I have a longer post about selecting data for modeling, but for now, just know that the UN has put it's data statistical data online. Perhaps the nicest feature is that the site will search across all of their published datasets. I like adding macro level data into modeling and customer insight projects and the UN is a good source.

Tuesday, March 4, 2008

We're number 1!

Interestingly, a search for Business Analytics Blog, on Google, brings up Da Facto in the number 1 spot. It is a little niche-y, but still.

What is the secret sauce in direct marketing?

I am a big fan what I call tribal wisdom. Kevin Hillstrom put together a post of database marketing tribal wisdom. The item that most resonates for me? Segmentation and treating segments differently for marketing purposes. This was one of the first things I took from my McKinsey experience. Much of what he talks about are just specific instances of differential treatment of segments.
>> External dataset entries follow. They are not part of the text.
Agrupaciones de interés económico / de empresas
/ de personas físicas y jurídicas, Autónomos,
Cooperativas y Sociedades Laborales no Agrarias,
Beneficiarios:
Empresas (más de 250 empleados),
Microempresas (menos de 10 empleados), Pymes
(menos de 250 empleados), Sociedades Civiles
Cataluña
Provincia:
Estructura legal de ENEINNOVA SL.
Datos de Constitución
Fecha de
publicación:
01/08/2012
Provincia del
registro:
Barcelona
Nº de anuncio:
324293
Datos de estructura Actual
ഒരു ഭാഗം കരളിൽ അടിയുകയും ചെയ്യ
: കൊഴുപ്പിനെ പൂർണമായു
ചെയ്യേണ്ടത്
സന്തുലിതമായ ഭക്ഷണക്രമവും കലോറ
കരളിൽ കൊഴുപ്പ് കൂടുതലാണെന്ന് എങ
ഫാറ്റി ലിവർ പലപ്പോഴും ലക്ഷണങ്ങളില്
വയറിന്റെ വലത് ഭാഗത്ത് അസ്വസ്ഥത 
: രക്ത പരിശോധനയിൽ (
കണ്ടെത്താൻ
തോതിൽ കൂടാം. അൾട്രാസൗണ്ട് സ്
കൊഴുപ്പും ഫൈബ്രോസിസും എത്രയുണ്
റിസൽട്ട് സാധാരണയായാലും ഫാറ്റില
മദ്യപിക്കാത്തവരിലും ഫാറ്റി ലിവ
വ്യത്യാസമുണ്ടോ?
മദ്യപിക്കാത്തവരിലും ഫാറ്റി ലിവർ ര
Nice post.

More on data quality

I was speaking with someone about ways to assess data quality for predictive modeling. I have written on tactically how to ensure quality data, but here is a little framework you can use when thinking about data quality. Your data needs to be accurate, granular, and complete. Accuracy of data: Does the data accurately capture the attribute (e.g., income) that it was intended to? Granularity of data: In every case, the more granular the data, the better the predictive modeling can be. Also, you can usually roll up granular data (from individual to Households, Households to zip+4, etc) to higher level if you need to (for analytic or appending purposes.) Completeness of data: Any given dataset is going to have missing data. Missing data is a funny thing. Of the three, accuracy, granularity, and completeness, the later is the one that you can most influence. Obviously, the less missing data, obviously, the better. But before choosing an appropriate remediation method you need to understand why the data is missing. If the problem is that the datafeeds are broken, you are going to need to get the feeds fixed. If the data does not exist, but you have enough coverage to do some predictive modeling, you can predict the values of missing data. Or you may just need to fill missing values with the mean or median values.

Monday, March 3, 2008

Linking analytics and psychology

Wired has an article on the 1 Million dollar prize Netflix is offering to the person (or team) that can improve their recommendation algorithm by 10%. Most of the competitors rely on fairly advanced math, but one guy is implementing behavioral economic principles and is competing against the big boys.